With the images left out, print every entry that follows exactly.

═══ Data for the task

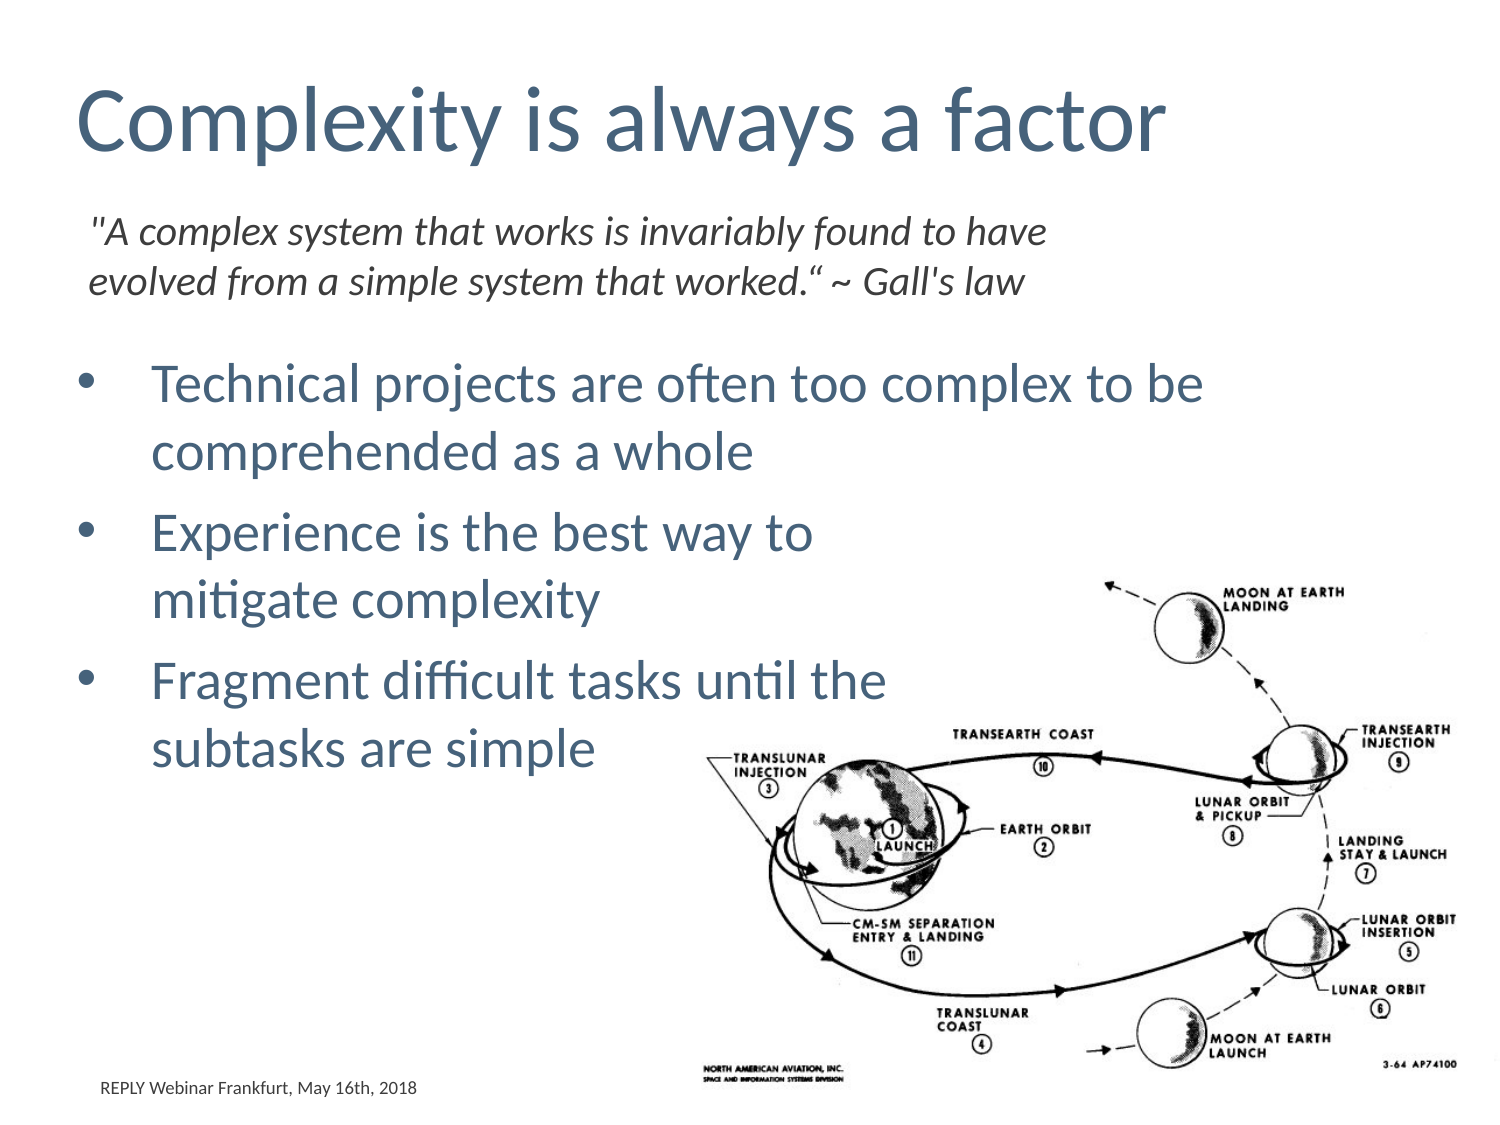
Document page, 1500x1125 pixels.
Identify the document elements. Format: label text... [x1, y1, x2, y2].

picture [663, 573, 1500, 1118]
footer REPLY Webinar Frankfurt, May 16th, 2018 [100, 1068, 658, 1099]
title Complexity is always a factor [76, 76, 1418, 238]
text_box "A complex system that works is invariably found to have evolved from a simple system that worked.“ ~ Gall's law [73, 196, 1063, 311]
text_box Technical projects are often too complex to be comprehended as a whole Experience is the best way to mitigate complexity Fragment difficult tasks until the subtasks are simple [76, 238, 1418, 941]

══════

Reply to the task.
Document page, 1500x1125 pixels.
Identify the document elements. Format: label text... [x1, y1, x2, y2].

picture [663, 573, 1500, 1118]
footer REPLY Webinar Frankfurt, May 16th, 2018 [100, 1068, 658, 1099]
title Complexity is always a factor [76, 76, 1418, 238]
text_box "A complex system that works is invariably found to have evolved from a simple system that worked.“ ~ Gall's law [73, 196, 1063, 311]
text_box Technical projects are often too complex to be comprehended as a whole Experience is the best way to mitigate complexity Fragment difficult tasks until the subtasks are simple [76, 238, 1418, 941]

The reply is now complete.